Nous avons aujourd’hui des applied sciences, développées notamment grâce à un Prix Nobel français, Emmanuelle Charpentier, qui permettent d’aller beaucoup plus vite, avec des ciseaux moléculaires et de la génomique. Une imaginative and prescient de la société décroissante, là encore, s’y oppose. Il est d’ailleurs surprenant que cette frilosité s’exprime à propos de ces methods, mais pas de la viande ou du poisson cellulaires, qui se développent de plus en plus. Tant que nous subirons ces oppositions idéologiques, il sera difficile d’avancer… Et, donc, de réduire drastiquement notre consommation de pesticides.

Je m’inscris en fake avec l’idée que le monde agricole ne voudrait pas évoluer. Mais il faut des alternate options.

N’y a-t-il pas, sur ce file, des réticences du monde agricole ?

Je m’inscris en fake avec l’idée que le monde agricole ne voudrait pas évoluer. Mais il faut des alternate options. Personne n’obligerait les Français à se passer demain de médicaments, d’anxiolytiques et d’antidépresseurs, alors qu’ils sont parmi les plus gros consommateurs au monde… Les agriculteurs, eux, ont considérablement réduit leur utilization de produits phytosanitaires. On peut faire davantage, mais pas sans options. Et cette recherche doit mobiliser les meilleurs chercheurs, de l’Inrae, du secteur public et privé. Quand je demande à mes adhérents : qu’a changé l’Inrae dans votre ferme depuis dix ans ? Ils ne savent pas me répondre… Pourtant l’Inrae est notre bras armé. Ce sont 14 000 chercheurs et personnel, près d’un milliard d’euros de financement annuel. Nous devrons bientôt nous passer de 75 nouvelles molécules… Par quoi les remplacer ? Il faut accélérer !

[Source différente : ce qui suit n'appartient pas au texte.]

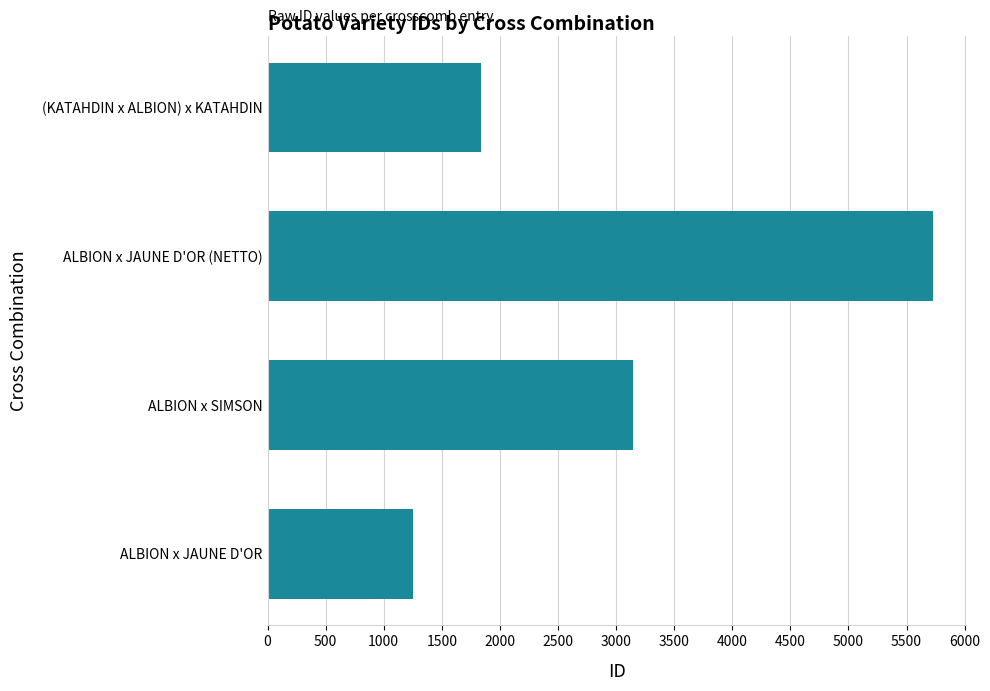

What value does the data have at ALBION x JAUNE D'OR?

1251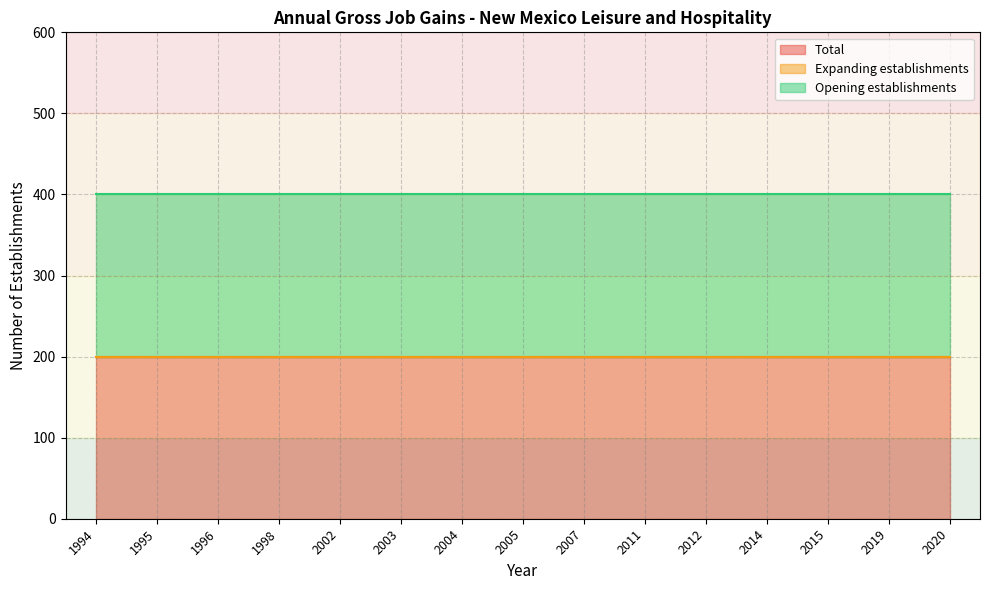

How many categories are shown in the chart?

15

Plus de la moitié des agriculteurs partiront à la retraite d’ici à 2030. C’est quasiment demain… Seront-ils remplacés ?

Ce mur se dresse devant nous, et nous devons montrer que notre métier revêt du sens, tout en permettant de gagner sa vie. Car l’un ne va pas sans l’autre. Personne n’acceptera un métier purement sacrificiel. Le secteur agricole est devenu un secteur d’ajustement, aujourd’hui, comme le furent le textile ou la sidérurgie… Qui peut s’y résoudre, alors que nous connaissons l’challenge ? Si on ne réagit pas très vite, nous en paierons tous le prix collectif.